Made for $8 million, it took in $21 million. The reviews were mixed: Janet Maslin called it “a halfway funny movie,” while Siskel and Ebert thought it was stupid, dated and too long. But most were won over by Keaton’s turn as a scheming yet sympathetic motormouth. “Thanks to Michael Keaton,” wrote Sragow, “who invents inspired, unpredictable space-cadet shticks, the movie still has its share of laughs.” Even Siskel wrote, “based on this one role, I would now pay to see Keaton in just about anything. Anything except Night Shift.”
Shift also gave us one of the biggest pop hits of the ‘80s—although that song became a hit when it was covered by someone else. Still riding high off the Oscar-winning success he achieved scoring the 1981 Dudley Moore hit Arthur, songwriting legend Burt Bacharach provided the music for Shift. He and wife/songwriting partner Carole Bayer Sager also composed three songs for the movie: An opening theme by ‘80s rock band Quarterflash, a montage number by jazz/soul great Al Jarreau and a love theme by rock legend Rod Stewart. That last track was called “That’s What Friends Are For,” which was covered a few years later by heavyweights Dionne Warwick, Elton John, Gladys Knight and Stevie Wonder. While that cover, released as a charity single for AIDS research, became a Grammy winner and the biggest hit of 1986, the forgotten Stewart original is still some well-done pop schmaltz that also deserves some love.

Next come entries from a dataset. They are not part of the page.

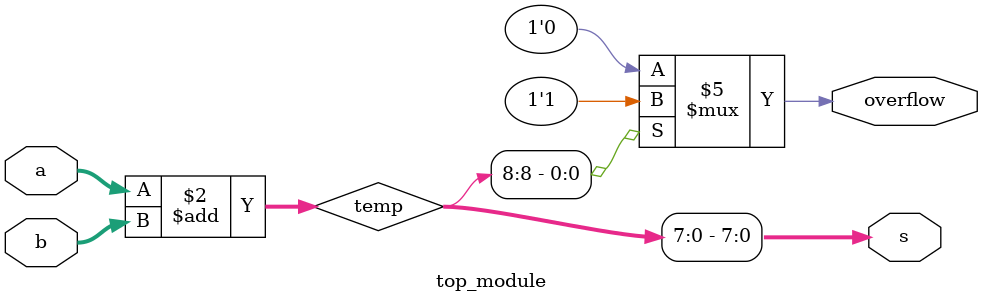
<source format=sv>
module top_module (
	input [7:0] a,
	input [7:0] b,
	output [7:0] s,
	output overflow
);

	reg [8:0] temp; // Use one extra bit for overflow detection

	always @(*) begin
		temp = a + b;
		if (temp[8] == 1) // Check if overflow has occurred
			overflow = 1;
		else
			overflow = 0;
		s = temp[7:0];
	end
endmodule

</source>
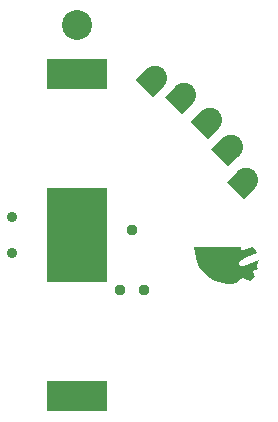
<source format=gbs>
G04 DipTrace 2.4.0.2*
%INfemale.gbs*%
%MOMM*%
%ADD47C,0.95*%
%ADD48C,0.9*%
%ADD49C,2.54*%
%ADD52C,2.05*%
%ADD57R,5.13X8.05*%
%ADD58R,5.13X2.65*%
%FSLAX53Y53*%
G04*
G71*
G90*
G75*
G01*
%LNBotMask*%
%LPD*%
D47*
X31252Y52579D3*
X32268Y47499D3*
X30236D3*
D58*
X26618Y65804D3*
Y38524D3*
D57*
Y52164D3*
D48*
X21092Y53695D3*
Y50695D3*
G36*
X32475Y66258D2*
X33925Y64808D1*
X33006Y63889D1*
X31556Y65338D1*
X32475Y66258D1*
G37*
D52*
X33182Y65515D3*
G36*
X34973Y64754D2*
X36422Y63304D1*
X35503Y62385D1*
X34054Y63835D1*
X34973Y64754D1*
G37*
D52*
X35680Y64012D3*
G36*
X37135Y62669D2*
X38584Y61220D1*
X37665Y60300D1*
X36216Y61750D1*
X37135Y62669D1*
G37*
D52*
X37842Y61927D3*
G36*
X38894Y60379D2*
X40344Y58929D1*
X39425Y58010D1*
X37975Y59460D1*
X38894Y60379D1*
G37*
D52*
X39602Y59637D3*
G36*
X40196Y57590D2*
X41646Y56140D1*
X40726Y55221D1*
X39277Y56671D1*
X40196Y57590D1*
G37*
D52*
X40903Y56848D3*
G36*
X36497Y51167D2*
X36642Y50217D1*
X36942Y49477D1*
X37322Y49007D1*
X37707Y48627D1*
X38267Y48312D1*
X38592Y48182D1*
X39072Y48082D1*
X39322Y48032D1*
X39737Y48007D1*
X40062Y48122D1*
X40252Y48312D1*
X40377Y48437D1*
X40697Y48502D1*
X40827Y48477D1*
X41077Y48402D1*
X41217Y48247D1*
X41712Y48657D1*
X41462Y49037D1*
Y49127D1*
X41902Y49307D1*
X41877Y49582D1*
X42017Y50087D1*
X40752Y49557D1*
X40592D1*
X40377Y49592D1*
X40327Y49707D1*
X40427Y49962D1*
X41007Y50277D1*
X41862Y50632D1*
X41737Y50887D1*
X41417Y51157D1*
X40467Y50787D1*
X40497Y50977D1*
Y51167D1*
X36497D1*
G37*
D49*
X26618Y69944D3*
M02*

</source>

Night Shift, which you can either rent/buy or just watch for free on YouTube, may not be one of the most memorable titles in Howard’s long, successful career as a filmmaker. (How many of you even knew this movie existed before you read this?) I’m sure Howard would much rather you remember him for helming such acclaimed, Oscar-winning films as Apollo 13 and A Beautiful Mind. But there are some of us who will always remember him as the guy who got Fonzie, Batman and Diane Chambers to star in a comedy about hoes.